The groups analyzed a sample of 2,149 registrations submitted by Keystone Votes' partner groups, almost all of whom had photocopies of the registration cards they submitted. Some of these registrations were good, and some had disqualifying problems.

From this sample, Seventy and Penn ASC determined that 1,880 applications were valid and complete. Of those, 1,582 were added to the rolls but 352 were not. That is to say, their random-ish and representative-ish study (ed note: I'm a social science PhD and I approve this method) revealed a lost rate of 19% (352/1880). This is insane, and if the actual lost rate is even half that, the outcome is catastrophic.

What's Next

What does this all mean? Well, it means that a bunch of Philadelphians were disenfranchised. The PA Department of State had a great response

"We are reviewing the findings in the Keystone Votes report and will continue our ongoing work with the counties to identify ways in which processes can be improved.

"The Keystone Votes report confirmed a key belief of Governor Wolf and the Department of State – that Online Voter Registration (OVR) is the single most effective way to ensure that voter registration applications are received and processed in a timely fashion. With OVR, there are no incomplete or illegible application forms. With OVR, citizens can track their application as it moves through the verification process. Moving forward, wider use of the Department's new OVR Web API will greatly mitigate the problems encountered with traditional paper-based applications used in most voter registration drives."

Yes to all of this. But that's not going to happen overnight. And it doesn't address the emergent and acute issues facing Philadelphia County specifically.
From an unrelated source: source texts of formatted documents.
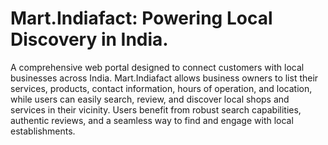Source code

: # Mart.Indiafact: Powering Local Discovery in India.

A comprehensive web portal designed to connect customers with local businesses across India. Mart.Indiafact allows business owners to list their services, products, contact information, hours of operation, and location, while users can easily search, review, and discover local shops and services in their vicinity. Users benefit from robust search capabilities, authentic reviews, and a seamless way to find and engage with local establishments.
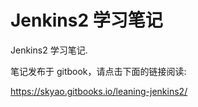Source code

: # Jenkins2 学习笔记

Jenkins2 学习笔记.

笔记发布于 gitbook，请点击下面的链接阅读:

https://skyao.gitbooks.io/leaning-jenkins2/
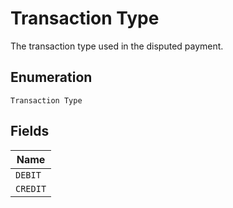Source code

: 
# Transaction Type

The transaction type used in the disputed payment.

## Enumeration

`Transaction Type`

## Fields

| Name |
|  --- |
| `DEBIT` |
| `CREDIT` |

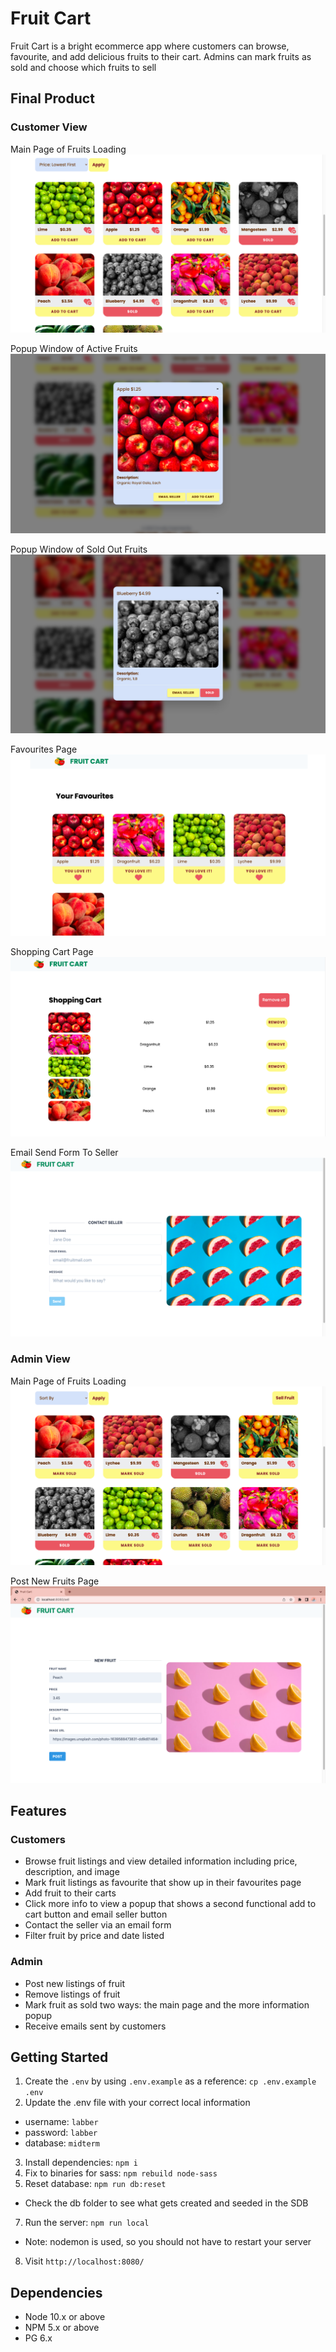 # Fruit Cart

Fruit Cart is a bright ecommerce app where customers can browse, favourite, and add delicious fruits to their cart. Admins can mark fruits as sold and choose which fruits to sell

## Final Product

### Customer View
Main Page of Fruits Loading
!["Screenshot of main page of fruit loading"](https://github.com/ruilinqi/fruit-cart/blob/master/public/docs/customer_card_loading.png)

Popup Window of Active Fruits
!["Screenshot of active popup window"](https://github.com/ruilinqi/fruit-cart/blob/master/public/docs/customer_popup_window_active.png)

Popup Window of Sold Out Fruits
!["Screenshot of popup window of sold fruits"](https://github.com/ruilinqi/fruit-cart/blob/master/public/docs/customer_popup_window_sold.png)

Favourites Page
!["Screenshot of favourite page"](https://github.com/ruilinqi/fruit-cart/blob/master/public/docs/favourites.png)

Shopping Cart Page
!["Screenshot of shopping cart page"](https://github.com/ruilinqi/fruit-cart/blob/master/public/docs/shopping_cart.png)

Email Send Form To Seller
!["Screenshot of email send form"](https://github.com/ruilinqi/fruit-cart/blob/master/public/docs/customer_email_send_form.png)

### Admin View
Main Page of Fruits Loading
!["Screenshot of main page of fruit loading"](https://github.com/ruilinqi/fruit-cart/blob/master/public/docs/seller_card_loading.png)

Post New Fruits Page
!["Screenshot of post new fruits page"](https://github.com/ruilinqi/fruit-cart/blob/master/public/docs/seller_post_new_item.png)


## Features

### Customers

- Browse fruit listings and view detailed information including price, description, and image
- Mark fruit listings as favourite that show up in their favourites page
- Add fruit to their carts
- Click more info to view a popup that shows a second functional add to cart button and email seller button
- Contact the seller via an email form
- Filter fruit by price and date listed

### Admin

- Post new listings of fruit
- Remove listings of fruit
- Mark fruit as sold two ways: the main page and the more information popup
- Receive emails sent by customers

## Getting Started

1. Create the `.env` by using `.env.example` as a reference: `cp .env.example .env`
2. Update the .env file with your correct local information

- username: `labber`
- password: `labber`
- database: `midterm`

3. Install dependencies: `npm i`
4. Fix to binaries for sass: `npm rebuild node-sass`
5. Reset database: `npm run db:reset`

- Check the db folder to see what gets created and seeded in the SDB

7. Run the server: `npm run local`

- Note: nodemon is used, so you should not have to restart your server

8. Visit `http://localhost:8080/`

## Dependencies

- Node 10.x or above
- NPM 5.x or above
- PG 6.x
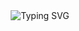<div align="center">
  <img src="https://readme-typing-svg.herokuapp.com?font=Fira+Code&weight=700&size=24&pause=1000&color=F7E8CC&center=true&vCenter=true&random=true&width=435&lines=Hi+%F0%9F%91%8B+I'm+Ayman+Faik" alt="Typing SVG" />
</div>
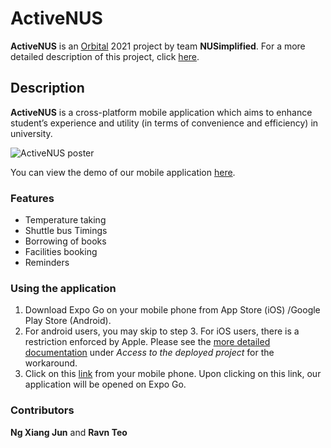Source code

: # ActiveNUS

**ActiveNUS** is an [Orbital](https://orbital.comp.nus.edu.sg/what-is-orbital-2/) 2021 project by team **NUSimplified**. For a more detailed description of this project, click [here](https://docs.google.com/document/d/1eMBfvF_5wdyYH0m74oAu0hmoj5sHbfcawgtJcVF8Dcs/edit).

## Description

 **ActiveNUS** is a cross-platform mobile application which aims to enhance student’s experience and utility (in terms of convenience and efficiency) in university.

 ![ActiveNUS poster](images/poster.png)

You can view the demo of our mobile application [here](https://drive.google.com/file/d/1mkzUo7jwH4DvjUWPngMp7ePx-VOy9vMc/view?usp=sharing).

 ### Features
* Temperature taking
* Shuttle bus Timings
* Borrowing of books
* Facilities booking
* Reminders
 
 ### Using the application
 1) Download Expo Go on your mobile phone from App Store (iOS) /Google Play Store (Android).
 2) For android users, you may skip to step 3. For iOS users, there is a restriction enforced by Apple. Please see the [more detailed documentation](https://docs.google.com/document/d/1eMBfvF_5wdyYH0m74oAu0hmoj5sHbfcawgtJcVF8Dcs/edit#bookmark=id.3gsjhf4pows3) under _Access to the deployed project_ for the workaround.
 3) Click on this [link](https://exp.host/@nusimplified/ActiveNUS/index.exp?sdkVersion=41.0.0) from your mobile phone. Upon clicking on this link, our application will be opened on Expo Go.

### Contributors
**Ng Xiang Jun** and **Ravn Teo**
 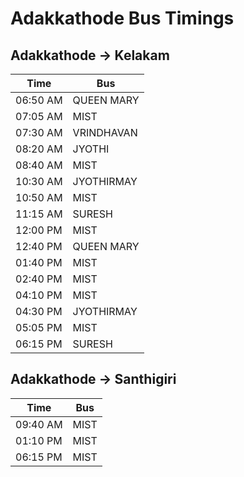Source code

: # Adakkathode Bus Timings

## Adakkathode -> Kelakam

| Time     | Bus        |
| -------- | ---------- |
| 06:50 AM | QUEEN MARY |
| 07:05 AM | MIST       |
| 07:30 AM | VRINDHAVAN |
| 08:20 AM | JYOTHI     |
| 08:40 AM | MIST       |
| 10:30 AM | JYOTHIRMAY |
| 10:50 AM | MIST       |
| 11:15 AM | SURESH     |
| 12:00 PM | MIST       |
| 12:40 PM | QUEEN MARY |
| 01:40 PM | MIST       |
| 02:40 PM | MIST       |
| 04:10 PM | MIST       |
| 04:30 PM | JYOTHIRMAY |
| 05:05 PM | MIST       |
| 06:15 PM | SURESH     |

## Adakkathode -> Santhigiri

| Time     | Bus  |
| -------- | ---- |
| 09:40 AM | MIST |
| 01:10 PM | MIST |
| 06:15 PM | MIST |
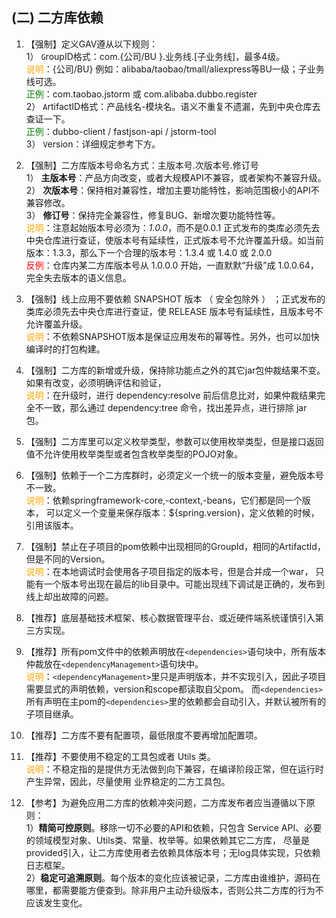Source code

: ## (二) 二方库依赖

1. 【强制】定义GAV遵从以下规则：  
1） `G`roupID格式：com.{公司/BU }.业务线.[子业务线]，最多4级。   
<span style="color:orange">说明</span>：{公司/BU} 例如：alibaba/taobao/tmall/aliexpress等BU一级；子业务线可选。   
<span style="color:green">正例</span>：com.taobao.jstorm 或 com.alibaba.dubbo.register
<br/>2） `A`rtifactID格式：产品线名-模块名。语义不重复不遗漏，先到中央仓库去查证一下。
<br/><span style="color:green">正例</span>：dubbo-client / fastjson-api / jstorm-tool  
3） `V`ersion：详细规定参考下方。 

2. 【强制】二方库版本号命名方式：主版本号.次版本号.修订号  
1） **主版本号**：产品方向改变，或者大规模API不兼容，或者架构不兼容升级。   
2） **次版本号**：保持相对兼容性，增加主要功能特性，影响范围极小的API不兼容修改。  
3） **修订号**：保持完全兼容性，修复BUG、新增次要功能特性等。  
<span style="color:orange">说明</span>：注意起始版本号必须为：*1.0.0*，而不是0.0.1   正式发布的类库必须先去中央仓库进行查证，使版本号有延续性，正式版本号不允许覆盖升级。如当前版本：1.3.3，那么下一个合理的版本号：1.3.4 或 1.4.0 或 2.0.0 
<br/><span style="color:red">反例</span>：仓库内某二方库版本号从 1.0.0.0 开始，一直默默“升级”成 1.0.0.64，完全失去版本的语义信息。

3. 【强制】线上应用不要依赖 SNAPSHOT 版本 （ 安全包除外 ） ；正式发布的类库必须先去中央仓库进行查证，使 RELEASE 版本号有延续性，且版本号不允许覆盖升级。
<br/><span style="color:orange">说明</span>：不依赖SNAPSHOT版本是保证应用发布的幂等性。另外，也可以加快编译时的打包构建。  

4. 【强制】二方库的新增或升级，保持除功能点之外的其它jar包仲裁结果不变。如果有改变，必须明确评估和验证，
<br/><span style="color:orange">说明</span>：在升级时，进行 dependency:resolve 前后信息比对，如果仲裁结果完全不一致，那么通过
dependency:tree 命令，找出差异点，进行<exclude>排除 jar 包。

5. 【强制】二方库里可以定义枚举类型，参数可以使用枚举类型，但是接口返回值不允许使用枚举类型或者包含枚举类型的POJO对象。 

6. 【强制】依赖于一个二方库群时，必须定义一个统一的版本变量，避免版本号不一致。 
<br/><span style="color:orange">说明</span>：依赖springframework-core,-context,-beans，它们都是同一个版本，
可以定义一个变量来保存版本：${spring.version}，定义依赖的时候，引用该版本。

7. 【强制】禁止在子项目的pom依赖中出现相同的GroupId，相同的ArtifactId，但是不同的Version。
<br/><span style="color:orange">说明</span>：在本地调试时会使用各子项目指定的版本号，但是合并成一个war，
只能有一个版本号出现在最后的lib目录中。可能出现线下调试是正确的，发布到线上却出故障的问题。 

8. 【推荐】底层基础技术框架、核心数据管理平台、或近硬件端系统谨慎引入第三方实现。

9. 【推荐】所有pom文件中的依赖声明放在`<dependencies>`语句块中，所有版本仲裁放在`<dependencyManagement>`语句块中。 
<br/><span style="color:orange">说明</span>：`<dependencyManagement>`里只是声明版本，并不实现引入，因此子项目需要显式的声明依赖，version和scope都读取自父pom。
而`<dependencies>`所有声明在主pom的`<dependencies>`里的依赖都会自动引入，并默认被所有的子项目继承。 

10. 【推荐】二方库不要有配置项，最低限度不要再增加配置项。 

11. 【推荐】不要使用不稳定的工具包或者 Utils 类。
<br/><span style="color:orange">说明</span>：不稳定指的是提供方无法做到向下兼容，在编译阶段正常，但在运行时产生异常，因此，尽量使用
业界稳定的二方工具包。

10. 【参考】为避免应用二方库的依赖冲突问题，二方库发布者应当遵循以下原则：
<br/>1）**精简可控原则**。移除一切不必要的API和依赖，只包含 Service API、必要的领域模型对象、Utils类、常量、枚举等。如果依赖其它二方库，
尽量是provided引入，让二方库使用者去依赖具体版本号；无log具体实现，只依赖日志框架。
<br/>2）**稳定可追溯原则**。每个版本的变化应该被记录，二方库由谁维护，源码在哪里，都需要能方便查到。除非用户主动升级版本，否则公共二方库的行为不应该发生变化。  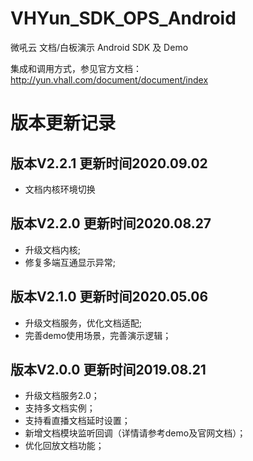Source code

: # VHYun_SDK_OPS_Android
微吼云 文档/白板演示 Android SDK 及 Demo
   
集成和调用方式，参见官方文档：http://yun.vhall.com/document/document/index

# 版本更新记录

## 版本V2.2.1 更新时间2020.09.02
* 文档内核环境切换

## 版本V2.2.0 更新时间2020.08.27
* 升级文档内核;
* 修复多端互通显示异常;

## 版本V2.1.0 更新时间2020.05.06
* 升级文档服务，优化文档适配;
* 完善demo使用场景，完善演示逻辑；

## 版本V2.0.0 更新时间2019.08.21
* 升级文档服务2.0；
* 支持多文档实例；
* 支持看直播文档延时设置；
* 新增文档模块监听回调（详情请参考demo及官网文档）；
* 优化回放文档功能；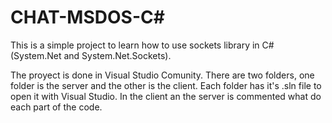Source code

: # CHAT-MSDOS-C#
This is a simple project to learn how to use sockets library in C# (System.Net and System.Net.Sockets).

The proyect is done in Visual Studio Comunity.
There are two folders, one folder is the server and the other is the client. Each folder has it's .sln file to open it with Visual Studio. In the client an the server is commented what do each part of the code.
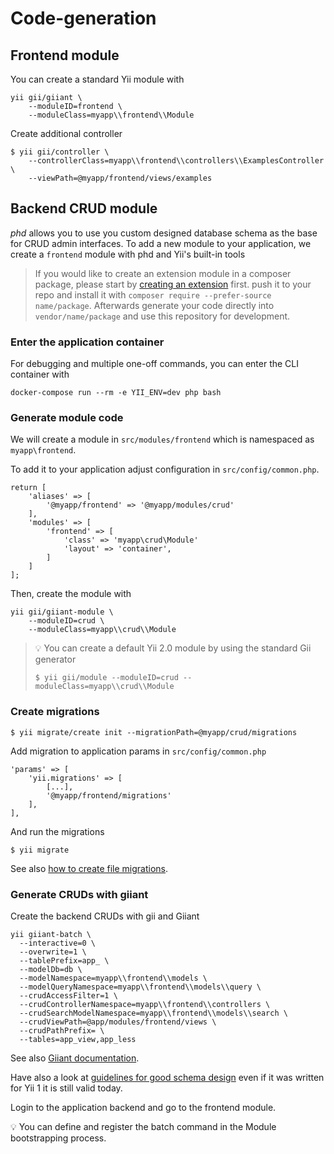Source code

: Code-generation
===============

Frontend module
---------------

You can create a standard Yii module with

    yii gii/giiant \
        --moduleID=frontend \
        --moduleClass=myapp\\frontend\\Module
                
Create additional controller

    $ yii gii/controller \
        --controllerClass=myapp\\frontend\\controllers\\ExamplesController \
        --viewPath=@myapp/frontend/views/examples
   

Backend CRUD module
-------------------

*phd* allows you to use you custom designed database schema as the base for CRUD admin interfaces.
To add a new module to your application, we create a `frontend` module with phd and Yii's built-in tools

> If you would like to create an extension module in a composer package, please start by 
> [creating an extension](44-extension-development.md) first.
> push it to your repo and install it with `composer require --prefer-source name/package`. 
> Afterwards generate your code directly into `vendor/name/package` and use this repository for development.


### Enter the application container

For debugging and multiple one-off commands, you can enter the CLI container with

    docker-compose run --rm -e YII_ENV=dev php bash


### Generate module code

We will create a module in `src/modules/frontend` which is namespaced as `myapp\frontend`.

To add it to your application adjust configuration in `src/config/common.php`.

    return [
        'aliases' => [
            '@myapp/frontend' => '@myapp/modules/crud'
        ],
        'modules' => [
            'frontend' => [
                'class' => 'myapp\crud\Module'
                'layout' => 'container',
            ]
        ]
    ];

Then, create the module with

    yii gii/giiant-module \
        --moduleID=crud \
        --moduleClass=myapp\\crud\\Module

> :bulb: You can create a default Yii 2.0 module by using the standard Gii generator    
>    
>     $ yii gii/module --moduleID=crud --moduleClass=myapp\\crud\\Module



### Create migrations

	$ yii migrate/create init --migrationPath=@myapp/crud/migrations

Add migration to application params in `src/config/common.php`

    'params' => [
        'yii.migrations' => [
            [...],
            '@myapp/frontend/migrations'
        ],
    ],

And run the migrations
    
    $ yii migrate

See also [how to create file migrations](database-migrations-from-file.md).



### Generate CRUDs with giiant 

Create the backend CRUDs with gii and Giiant

    yii giiant-batch \
      --interactive=0 \
      --overwrite=1 \
      --tablePrefix=app_ \
      --modelDb=db \
      --modelNamespace=myapp\\frontend\\models \
      --modelQueryNamespace=myapp\\frontend\\models\\query \
      --crudAccessFilter=1 \
      --crudControllerNamespace=myapp\\frontend\\controllers \
      --crudSearchModelNamespace=myapp\\frontend\\models\\search \
      --crudViewPath=@app/modules/frontend/views \
      --crudPathPrefix= \
      --tables=app_view,app_less

See also [Giiant documentation](https://github.com/schmunk42/yii2-giiant/blob/master/README.md).

Have also a look at [guidelines for good schema design](http://www.yiiframework.com/wiki/227/guidelines-for-good-schema-design/)
even if it was written for Yii 1 it is still valid today. 

Login to the application backend and go to the frontend module.

:bulb: You can define and register the batch command in the Module bootstrapping process.
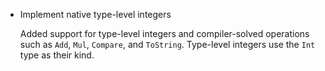 * Implement native type-level integers

  Added support for type-level integers and compiler-solved operations
  such as `Add`, `Mul`, `Compare`, and `ToString`. Type-level integers use the `Int`
  type as their kind.
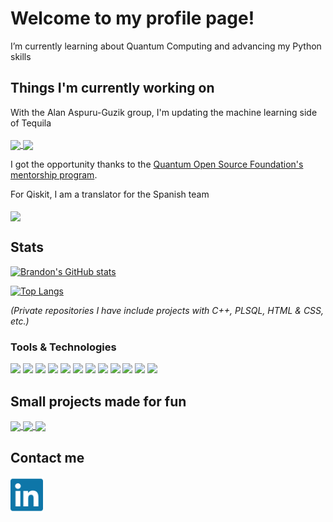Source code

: # Welcome to my profile page!

I’m currently learning about Quantum Computing and advancing my Python skills

## Things I'm currently working on
With the Alan Aspuru-Guzik group, I'm updating the machine learning side of Tequila
<br />
<br />
<a href="https://github.com/aspuru-guzik-group/tequila">
  <img align="center" src="https://github-readme-stats.vercel.app/api/pin/?username=aspuru-guzik-group&repo=tequila&theme=chartreuse-dark&show_owner=true&hide_border=true&bg_color=30,000f70,000312&title_color=FFFFFF" />
</a>
<a href="https://github.com/aspuru-guzik-group/tequila-tutorials">
  <img align="center" src="https://github-readme-stats.vercel.app/api/pin/?username=aspuru-guzik-group&repo=tequila-tutorials&theme=chartreuse-dark&show_owner=true&hide_border=true&bg_color=30,000f70,000312&title_color=FFFFFF" />
</a>

I got the opportunity thanks to the [Quantum Open Source Foundation's mentorship program](https://qosf.org/qc_mentorship/).

For Qiskit, I am a translator for the Spanish team
<br />
<br />
<a href="https://github.com/Qiskit/qiskit">
  <img align="center" src="https://github-readme-stats.vercel.app/api/pin/?username=Qiskit&repo=qiskit&theme=chartreuse-dark&show_owner=true&hide_border=true&bg_color=30,000f70,000312&title_color=FFFFFF" />
</a>
## Stats
[![Brandon's GitHub stats](https://github-readme-stats.vercel.app/api?username=mibbrandon&show_icons=true&theme=chartreuse-dark&count_private=true&hide_border=true&bg_color=30,000f70,000312&title_color=FFFFFF)](https://github.com/mibbrandon)

[![Top Langs](https://github-readme-stats.vercel.app/api/top-langs/?username=mibbrandon&theme=chartreuse-dark&count_private=true&hide_border=true&bg_color=30,000f70,000312&title_color=FFFFFF)](https://github.com/mibbrandon)

*(Private repositories I have include projects with C++, PLSQL, HTML & CSS, etc.)*

### Tools & Technologies
![](https://img.shields.io/badge/OS-Linux-informational?style=flat&logo=<LOGO_NAME>&logoColor=white&color=000f70)
![](https://img.shields.io/badge/Editor-IntelliJ-informational?style=flat&logo=<LOGO_NAME>&logoColor=white&color=000f70)
![](https://img.shields.io/badge/Fav_Code-Python-informational?style=flat&logo=<LOGO_NAME>&logoColor=white&color=000f70)
![](https://img.shields.io/badge/Code-C-informational?style=flat&logo=<LOGO_NAME>&logoColor=white&color=000f70)
![](https://img.shields.io/badge/Code-C++-informational?style=flat&logo=<LOGO_NAME>&logoColor=white&color=000f70)
![](https://img.shields.io/badge/Code-JavaScript-informational?style=flat&logo=<LOGO_NAME>&logoColor=white&color=000f70)
![](https://img.shields.io/badge/Code-Java-informational?style=flat&logo=<LOGO_NAME>&logoColor=white&color=000f70)
![](https://img.shields.io/badge/Code-SQL-informational?style=flat&logo=<LOGO_NAME>&logoColor=white&color=000f70)
![](https://img.shields.io/badge/Fav_QCS-Qiskit-informational?style=flat&logo=<LOGO_NAME>&logoColor=white&color=000f70)
![](https://img.shields.io/badge/QCS-Cirq-informational?style=flat&logo=<LOGO_NAME>&logoColor=white&color=000f70)
![](https://img.shields.io/badge/Fav_ML_framework-Tensorflow-informational?style=flat&logo=<LOGO_NAME>&logoColor=white&color=000f70)
![](https://img.shields.io/badge/ML_framework-Pytorch-informational?style=flat&logo=<LOGO_NAME>&logoColor=white&color=000f70)

## Small projects made for fun
<a href="https://github.com/mibbrandon/Athena">
  <img align="center" src="https://github-readme-stats.vercel.app/api/pin/?username=mibbrandon&repo=Athena&theme=chartreuse-dark&show_owner=false&hide_border=true&bg_color=30,000f70,000312&title_color=FFFFFF" />
</a>
<a href="https://github.com/mibbrandon/gravity">
  <img align="center" src="https://github-readme-stats.vercel.app/api/pin/?username=mibbrandon&repo=gravity&theme=chartreuse-dark&show_owner=false&hide_border=true&bg_color=30,000f70,000312&title_color=FFFFFF" />
</a>
<a href="https://github.com/mibbrandon/Calculator">
  <img align="center" src="https://github-readme-stats.vercel.app/api/pin/?username=mibbrandon&repo=Calculator&theme=chartreuse-dark&show_owner=false&hide_border=true&bg_color=30,000f70,000312&title_color=FFFFFF" />
</a>


## Contact me
[<img align="left" alt="Brandon Solo | LinkedIn" width="52px" src="/media/icons/linkedin.svg" />][linkedin]

[linkedin]: https://linkedin.com/in/brandon-solo
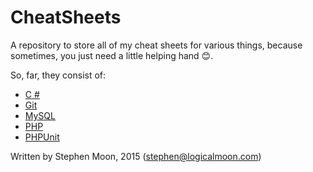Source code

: # CheatSheets
A repository to store all of my cheat sheets for various things, because
sometimes, you just need a little helping hand :blush:.

So, far, they consist of:

* [C &#35;](https://github.com/s-moon/CheatSheets/blob/master/CSharp.md)
* [Git](https://github.com/s-moon/CheatSheets/blob/master/Git.md)
* [MySQL](https://github.com/s-moon/CheatSheets/blob/master/MySQL.md)
* [PHP](https://github.com/s-moon/CheatSheets/blob/master/PHP.md)
* [PHPUnit](https://github.com/s-moon/CheatSheets/blob/master/PHPUnit.md)

Written by Stephen Moon, 2015 (stephen@logicalmoon.com)

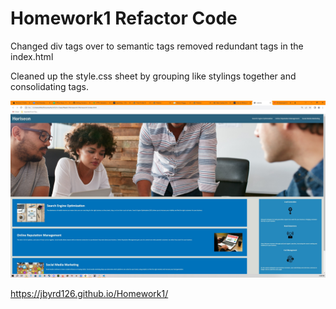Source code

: # Homework1 Refactor Code

Changed div tags over to semantic tags removed redundant tags in the index.html

Cleaned up the style.css sheet by grouping like stylings together and consolidating tags.

![Homework1 Website](<assets/images/Homework1 Refactor.jpg>)

https://jbyrd126.github.io/Homework1/
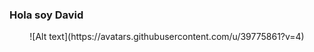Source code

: ### Hola soy David
<center>
![Alt text](https://avatars.githubusercontent.com/u/39775861?v=4)
</center>
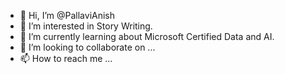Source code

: - 👋 Hi, I’m @PallaviAnish
- 👀 I’m interested in Story Writing.
- 🌱 I’m currently learning about Microsoft Certified Data and AI.
- 💞️ I’m looking to collaborate on ...
- 📫 How to reach me ...

<!---
PallaviAnish/PallaviAnish is a ✨ special ✨ repository because its `README.md` (this file) appears on your GitHub profile.
You can click the Preview link to take a look at your changes.
--->
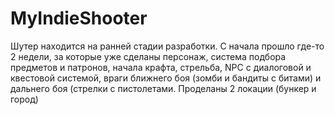 # MyIndieShooter
Шутер находится на ранней стадии разработки. С начала прошло где-то 2 недели, за которые уже сделаны персонаж, система подбора предметов и патронов, начала крафта, стрельба, NPC с диалоговой и квестовой системой, враги ближнего боя (зомби и бандиты с битами) и дальнего боя (стрелки с пистолетами. Проделаны 2 локации (бункер и город)
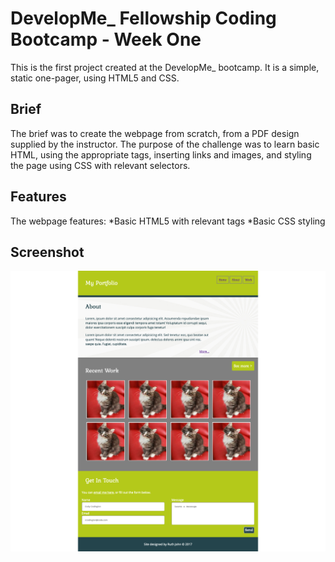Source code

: # DevelopMe_ Fellowship Coding Bootcamp - Week One
This is the first project created at the DevelopMe_ bootcamp. It is a simple, static one-pager, using HTML5 and CSS.

## Brief
The brief was to create the webpage from scratch, from a PDF design supplied by the instructor. The purpose of the challenge was to learn basic HTML, using the appropriate tags, inserting links and images, and styling the page using CSS with relevant selectors.

## Features
The webpage features:
*Basic HTML5 with relevant tags
*Basic CSS styling

## Screenshot
![Example screenshot](./images/screenshot.png)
As voter experience demonstrates again and again, the City Commissioners office doesn't work. We're the only county in the US that elects three people to do nothing except oversee (75% of) elections. That's why 3.0 is advocating for the elimination of the City Commissioners Office and the creation of a Department of Elections. It is well past time that we overhaul our broken election system, and this report adds more fuel to the fire.